God has called your church to fulfill a specific purpose. That purpose has been written down in a mission and vision statement. Therefore, it is crucial that the leaders in a church are focused on what they are supposed to do. If we, as church leaders, are constantly comparing our church, and what we are doing, with the other churches in our community we will not be able to lead our churches effectively. And more to the point, we will never be able to accomplish our mission.

2. God gave you the mission, so don’t quit on it.

If we are able to stop the comparison game long enough to focus on what we are supposed to do, then we have to move to the next reason for teaching and promoting the mission: God have it to you and your church!

There may not be any greater reason to constantly and consistently promoting the mission of the church than this. God has called us to a specific task. God has a reason for calling this gathering of his people to this particular community, with this particular purpose, at this particular time.

The power of this second reason for focused promotion of the mission of your local church is that is will keep your on task and keep you motivated. If the mission of the church is not from God, when circumstances change and challenges continue to grow, it will become increasingly difficult to continue. I don’t know anyone who likes to lose. But, if we are losing and we have no reason to keep fighting, that can be a serious problem for morale.

If God has given your church a mission, then you keep fighting. You fight because the mission is not about you, but God’s glory. The mission is about the Gospel and about sharing the only message that can transform a life and save a soul.

3. You will fail if you do not fully commit to the mission.

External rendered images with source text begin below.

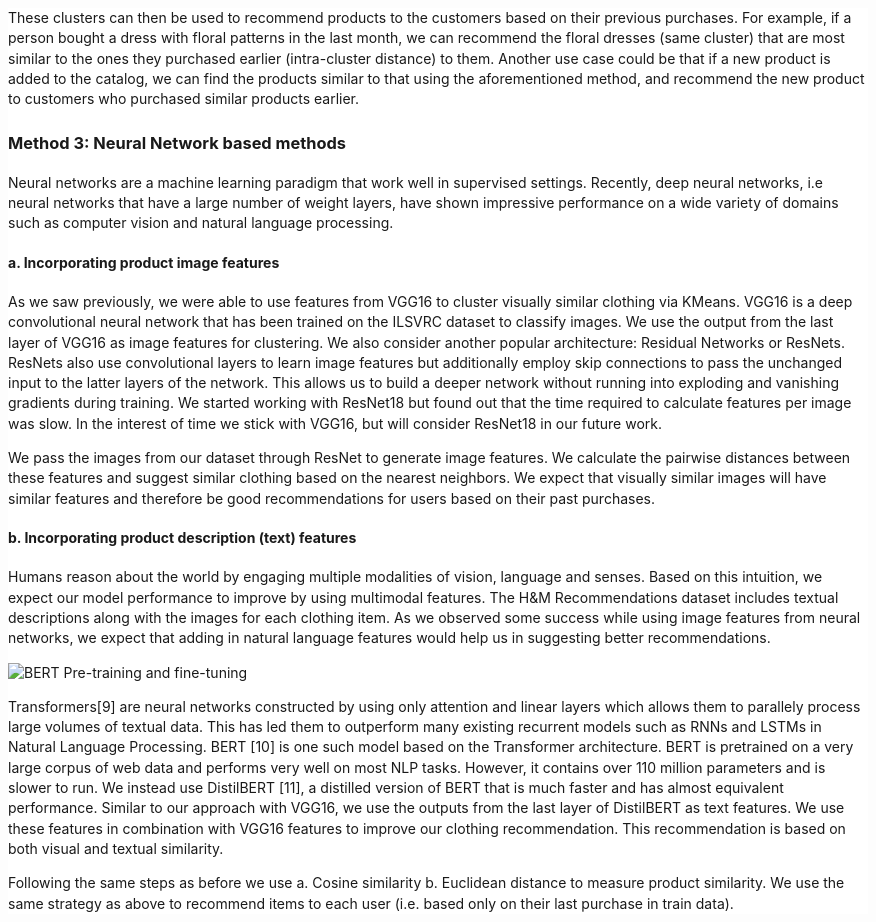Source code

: These clusters can then be used to recommend products to the customers based on their previous purchases. For example, if a person bought a dress with floral patterns in the last month, we can recommend the floral dresses (same cluster) that are most similar to the ones they purchased earlier (intra-cluster distance) to them. Another use case could be that if a new product is added to the catalog, we can find the products similar to that using the aforementioned method, and recommend the new product to customers who purchased similar products earlier.


### Method 3: Neural Network based methods
Neural networks are a machine learning paradigm that work well in supervised settings. Recently, deep neural networks, i.e neural networks that have a large number of weight layers, have shown impressive performance on a wide variety of domains such as computer vision and natural language processing.

#### a. Incorporating product image features
As we saw previously, we were able to use features from VGG16 to cluster visually similar clothing via KMeans. VGG16 is a deep convolutional neural network that has been trained on the ILSVRC dataset to classify images. We use the output from the last layer of VGG16 as image features for clustering. We also consider another popular architecture: Residual Networks or ResNets. ResNets also use convolutional layers to learn image features but additionally employ skip connections to pass the unchanged input to the latter layers of the network. This allows us to build a deeper network without running into exploding and vanishing gradients during training. We started working with ResNet18 but found out that the time required to calculate features per image was slow. In the interest of time we stick with VGG16, but will consider ResNet18 in our future work.

We pass the images from our dataset through ResNet to generate image features. We calculate the pairwise distances between these features and suggest similar clothing based on the nearest neighbors. We expect that visually similar images will have similar features and therefore be good recommendations for users based on their past purchases.

#### b. Incorporating product description (text) features
Humans reason about the world by engaging multiple modalities of vision, language and senses. Based on this intuition, we expect our model performance to improve by using multimodal features. The H&M Recommendations dataset includes textual descriptions along with the images for each clothing item. As we observed some success while using image features from neural networks, we expect that adding in natural language features would help us in suggesting better recommendations.

<img width="800" alt="BERT Pre-training and fine-tuning" src="https://user-images.githubusercontent.com/53764708/165547730-6ba78cb4-cbf5-4360-976c-3abe44d2baed.png">

Transformers[9] are neural networks constructed by using only attention and linear layers which allows them to parallely process large volumes of textual data. This has led them to outperform many existing recurrent models such as RNNs and LSTMs in Natural Language Processing. BERT [10] is one such model based on the Transformer architecture. BERT is pretrained on a very large corpus of web data and performs very well on most NLP tasks. However, it contains over 110 million parameters and is slower to run. We instead use DistilBERT [11], a distilled version of BERT that is much faster and has almost equivalent performance. Similar to our approach with VGG16, we use the outputs from the last layer of DistilBERT  as text features. We use these features in combination with VGG16 features to improve our clothing recommendation. This recommendation is based on both visual and textual similarity.

Following the same steps as before we use a. Cosine similarity b. Euclidean distance to measure product similarity. We use the same strategy as above to recommend items to each user (i.e. based only on their last purchase in train data).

The third reason to promote and teach the mission is because failure is the result when we do not. Failure can take several forms. Stagnation. Frustration. Fear. Membership Decline. These and a host of other events can take place. However, when the mission of the church is understood and embraced by a church, it becomes more difficult to fail.

There may be setback and challenges. There may be tough lessons and even harder choices. But, in the end, when we as leaders can rally the members of a church to the mission, failure ceases to be an acceptable option.

This is the great challenge. We have to give ourselves fully to the mission of our churches. As far as I can say, if we, as the leaders, are not all in, how can we expect the people to give of themselves, dedicating their time, gifts, talents, and resources to it?


Embracing the mission of your church can be a challenge. It can be because it requires every person who joins the congregation to reflect on their own priorities. What do I value? Why? When will I have time to be a part of this mission? Do I really believe what my pastors are telling me God is calling us to?

If we cannot answer some of the questions, we may not have properly articulated the mission. People have to be able to get how they fit into the big picture in order to buy in. This takes time. It takes relationships. But, it also takes our example. We have to embrace the mission we promote if we are going to ask others to join us in accomplishing it.